Development of Modelica-based one-dimensional thermodynamic cycle library and its application in simulation and multi-objective optimization of a He–Xe closed-Brayton-cycle system

Abstract

System-level modeling offers a comprehensive perspective for understanding and analyzing the behaviors of complex systems, facilitating improved design and optimization. In this study, a one-dimensional thermodynamic cycle (ODTC) library was developed using the Modelica language, covering basic equipment components in the cycle, working fluids, and examples of energy system models. The library was then used to implement system-level simulation and multi-objective optimization of a helium–xenon (He–Xe) closed-Brayton-cycle (CBC) system. The simulation verification of the CBC system with He–Xe properties and the study of the system performance with key parameters were completed from the perspective of steady-state design. The results demonstrated that the ODTC library developed in this study is well suited for analyzing the He–Xe CBC system.
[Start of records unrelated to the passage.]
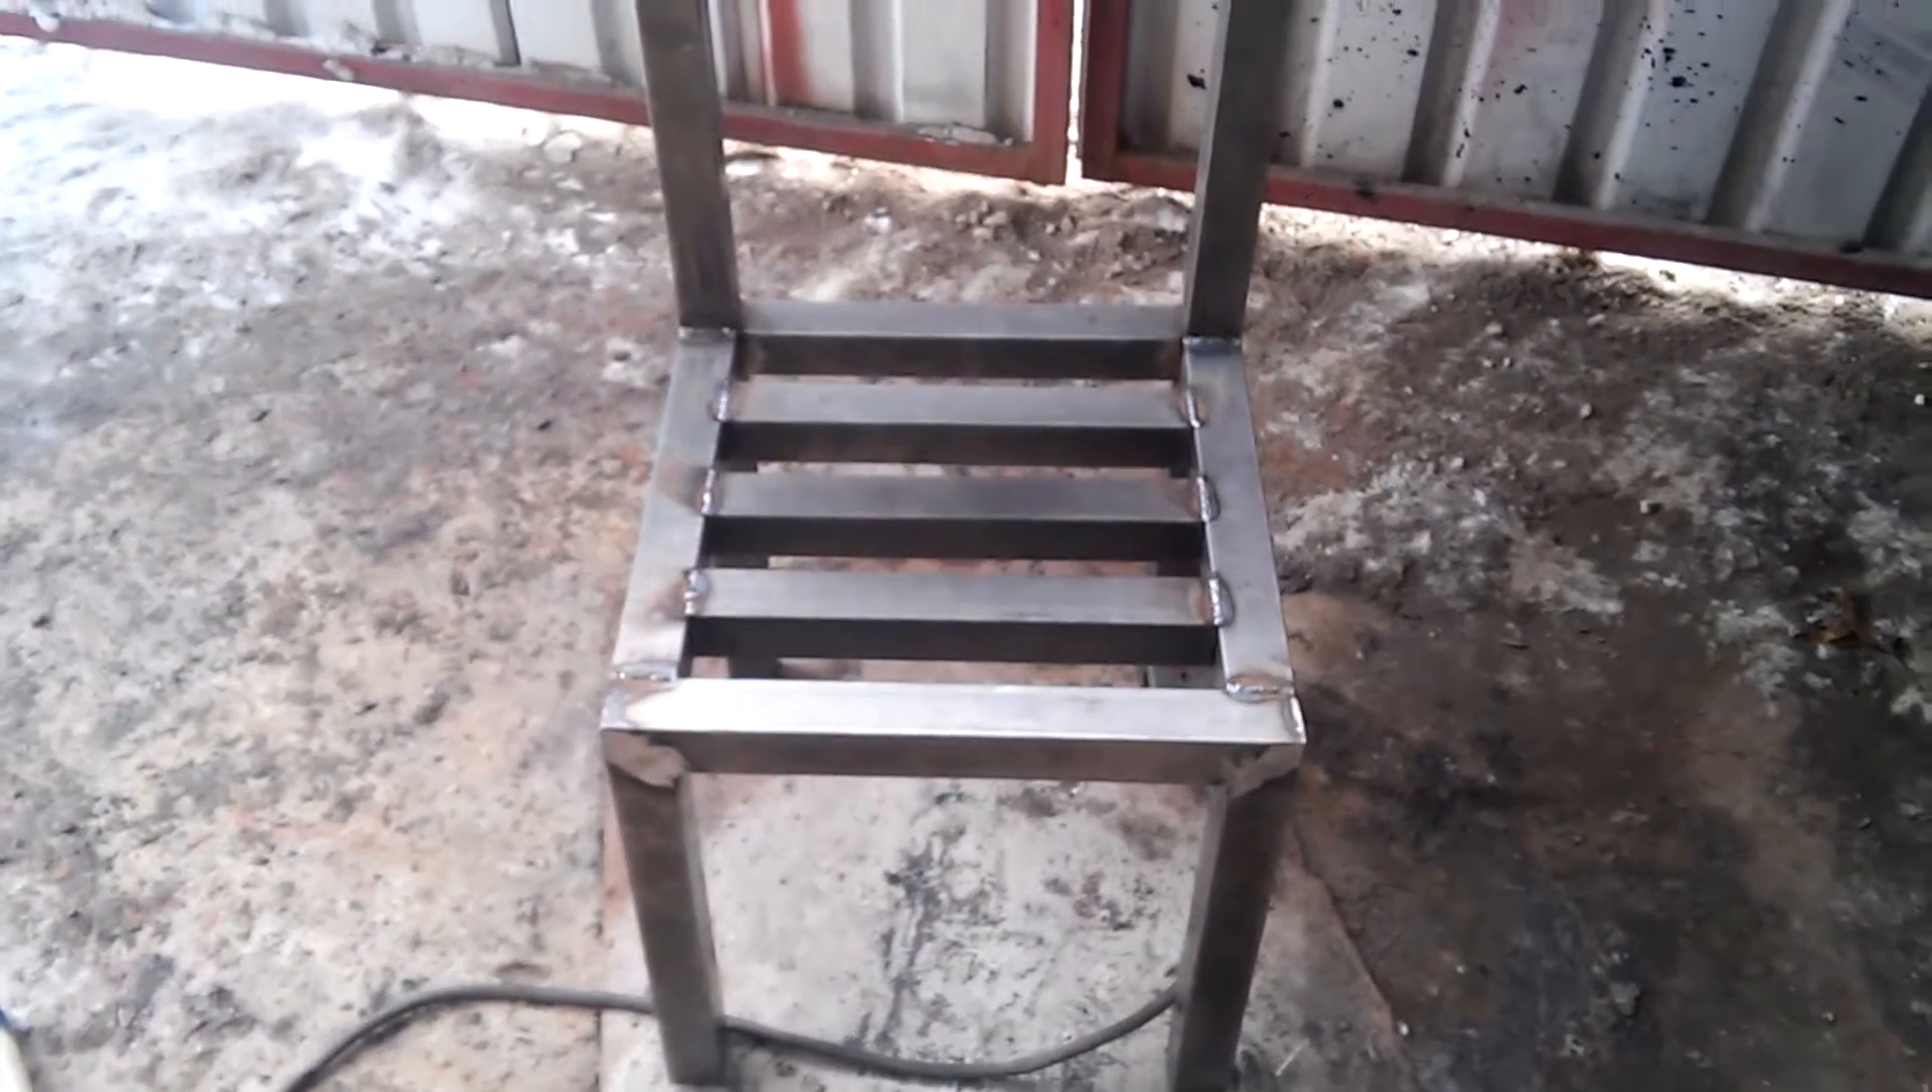Приварил сидение и теперь осталось зачистить и зашлифовать полностью со всех сторон.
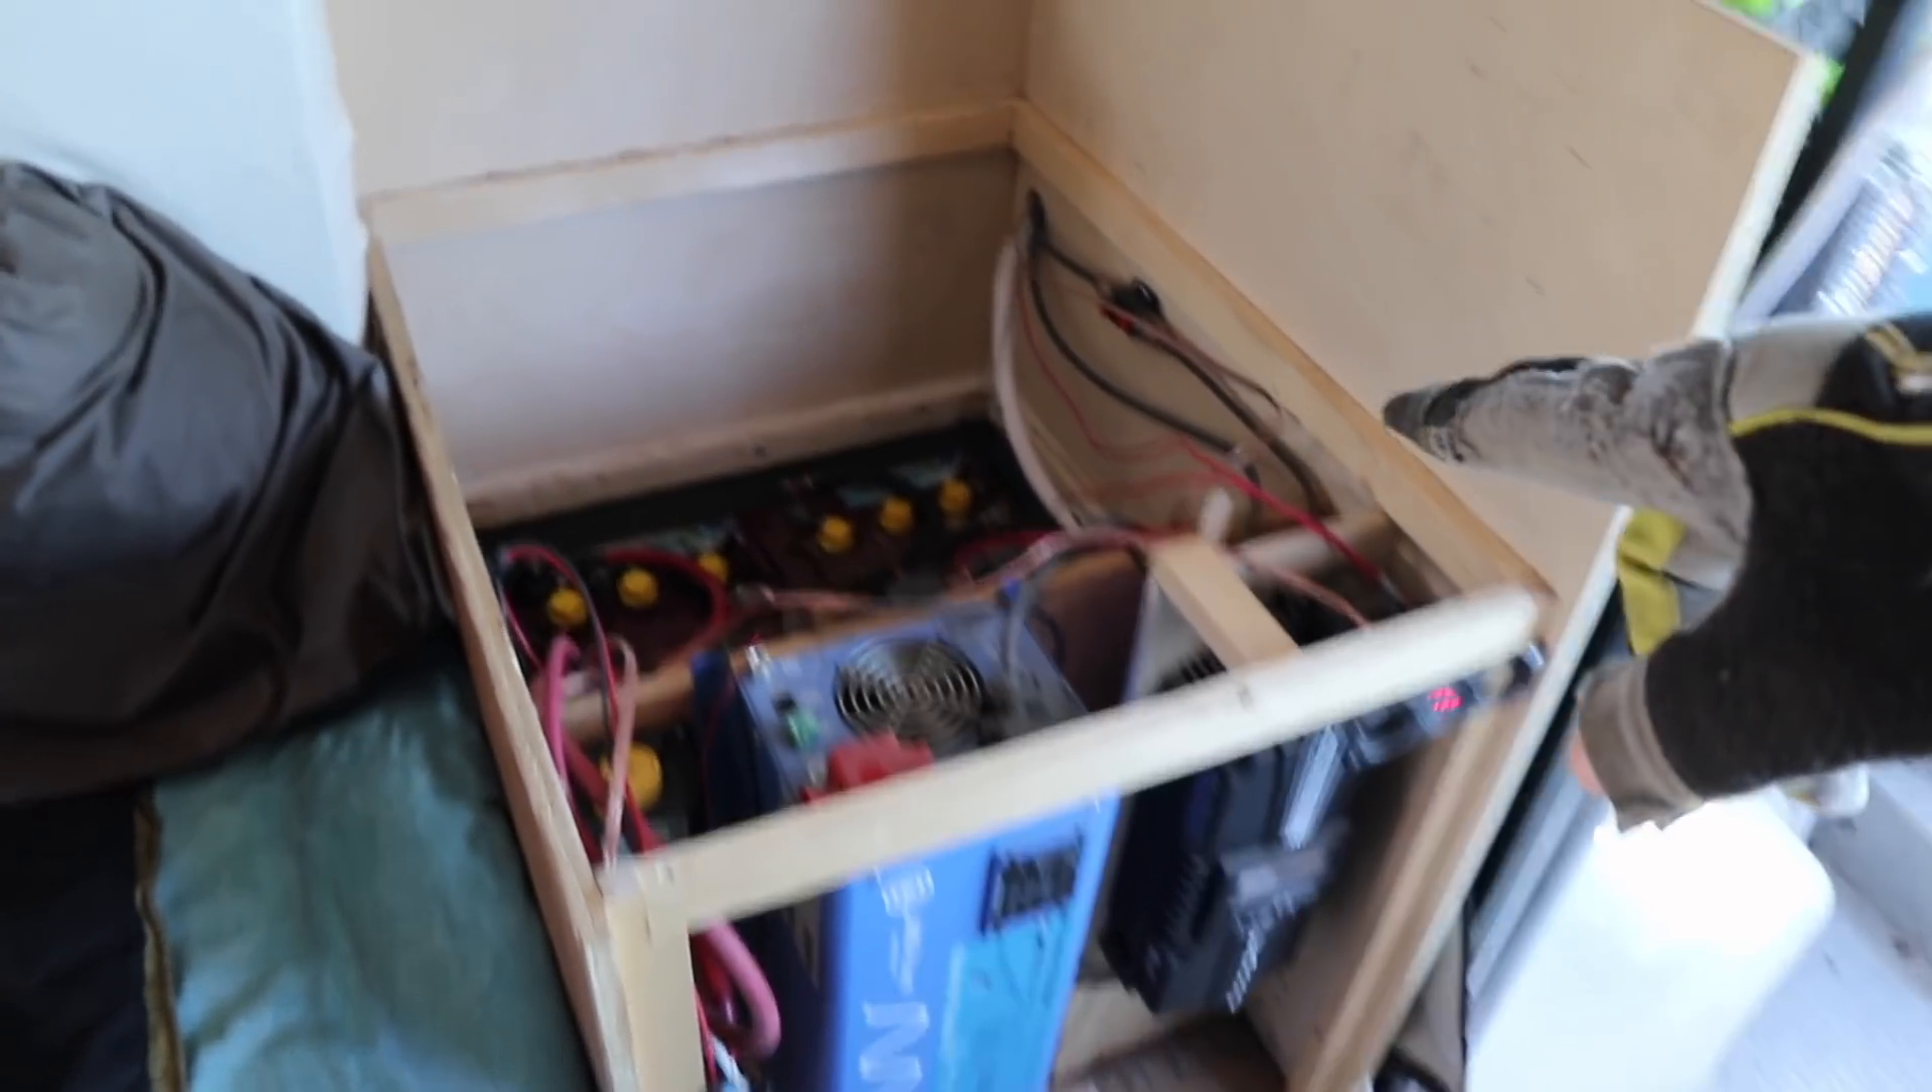I've just taken the cover off of my existing power box.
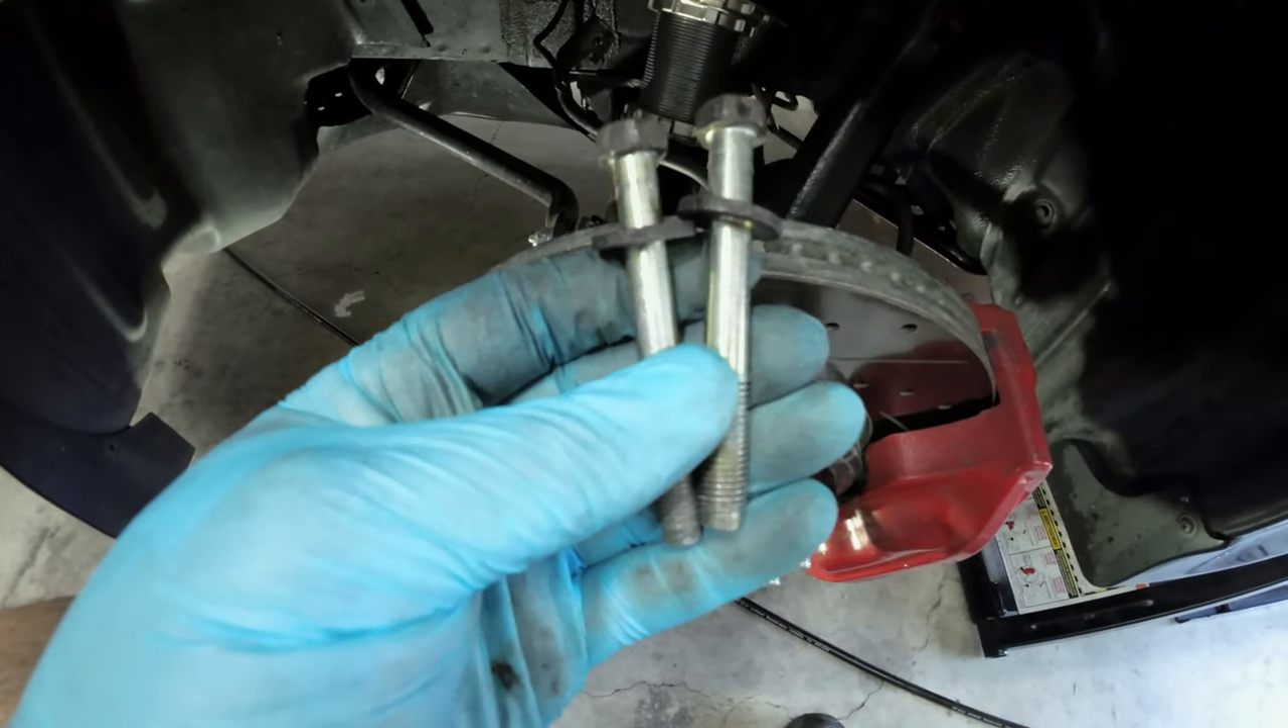All right, we got both front and upper control arm mounting bolts out.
Additionally, based on the coupling of Python and OpenModelica, the NSGA-II algorithm was used to optimize the established system model based on multiple objectives and obtain the optimal solution set for the system design. This study fully used the advantages of the Modelica language to model a multi-domain coupled visualization system and applied algorithms in Python to improve the design process. The ODTC library presented in this work serves as a valuable reference for future research on power system design and optimization based on the Modelica framework.